Now enjoying the broadest possible democratic rights endowed by the Constitution and other laws that they had never had in the pre-liberation society, former serfs engaged in elections with great enthusiasm, and elected organs and governments at various levels. For the first time in the history of Tibet, local governments at various levels were elected in a democratic way through people’s exercise of their right to vote and to stand for election. By July 1965, general elections had been basically completed. Among the 2,600-plus deputies elected to the people’s congresses, 2,200 were former impoverished serfs. In Gyantse County, voters called their electoral certificates “masters’ certificates”. They saw elections as joyous events and actively participated in the elections of deputies to the people’s congresses.

On August 25, 1965, the bill to establish the Tibet Autonomous Region, tabled by the State Council, was approved at the 15th Session of the Standing Committee of the Third National People’s Congress. From September 1 to 9, 1965, the First Session of the First People’s Congress of Tibet was held. At this session, the Tibet Autonomous Region was established, and the People’s Committee of the autonomous region came into being by election. Ngapoi Ngawang Jigme was elected chairman of the Committee. A large number of liberated serfs held leading posts in organs of political power at various levels of the Region. The establishment of the Tibet Autonomous Region and the organs of self-government of the Region realized the historic leap from theocratic feudal serfdom to people’s democratic socialism, and signified that Tibet had set up a people’s democratic government and begun to exercise thorough-going regional ethnic autonomy. In 1979, the Standing Committee of the People’s Congress of the Tibet Autonomous Region was elected at the Second Session of the Third People’s Congress of the Region.

According to the Constitution and the Law on Regional Ethnic Autonomy of the People’s Republic of China, people of all ethnic groups in Tibet fully enjoy the right to vote and to stand for election. Since 1978, Tibet has held 11 elections of deputies to the people’s congresses at township level, 10 at county level, and eight at the level of municipalities having subordinate districts. The people in Tibet can directly elect, in accordance with the law, deputies to the people’s congresses at county (district) and township (town) levels, and these elected deputies will then elect deputies to the people’s congresses at the autonomous regional and national levels. Through the people’s congresses at various levels, the people of Tibet exercise their right to participation in the administration of state and local affairs.

Currently, there are 35,963 deputies to the people’s congresses at all levels in Tibet. Among them, deputies from the Tibetan and other minority ethnic groups account for 92.18 percent. Upholding the organic unity of Party leadership, the running of the country by the people, and law-based governance, the People’s Congress of the Tibet Autonomous Region and its Standing Committee guarantee and develop the rights of the people of all ethnic groups to be their own masters through legislative and institutional channels, ensure that the people of all ethnic groups enjoy broad rights and freedom, and expand citizens’ orderly political participation. They provide support for the deputies to the people’s congresses to perform their duties in accordance with the law. Maintaining close ties with the deputies and the people, they take responsibility for the people and accept their oversight. They work to safeguard the fundamental interests of the people of all ethnic groups in Tibet and promote well-rounded human development.

■ DATA SUPPLIED
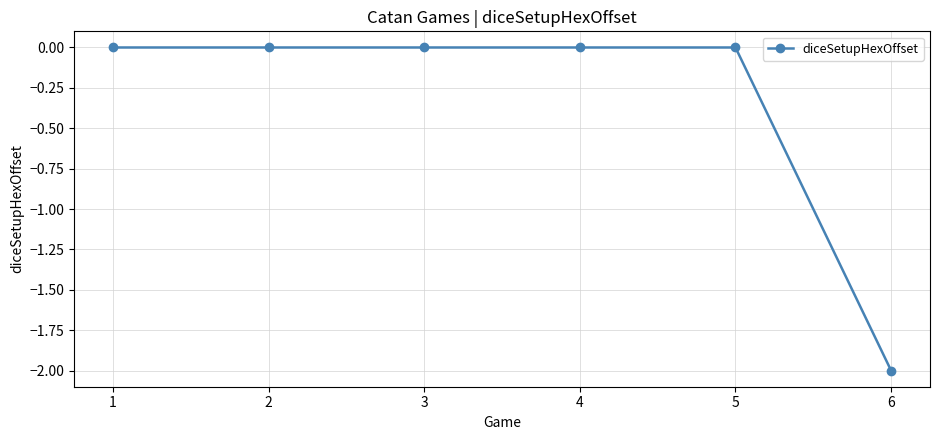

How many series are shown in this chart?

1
...
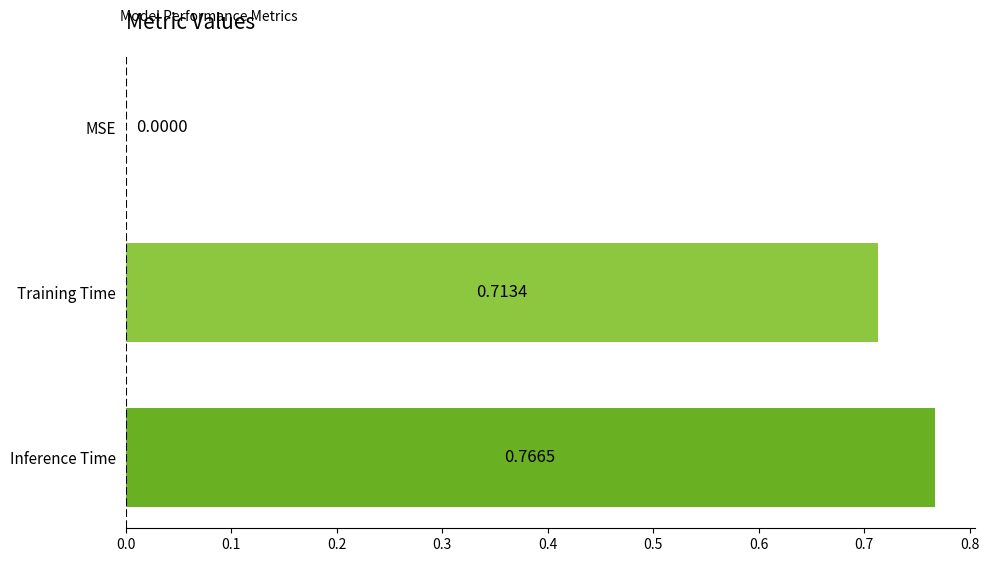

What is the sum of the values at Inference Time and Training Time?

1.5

■ ASSIGNMENT
Answer these questions from the passage on elections in Tibet:
1. By what month and year had general elections been basically completed?
2. Who was elected chairman of the People's Committee of the autonomous region?
3. What percentage of the current deputies to the people's congresses in Tibet come from the Tibetan and other minority ethnic groups?

■ EXERCISE RESPONSE
1. July 1965
2. Ngapoi Ngawang Jigme
3. 92.18 percent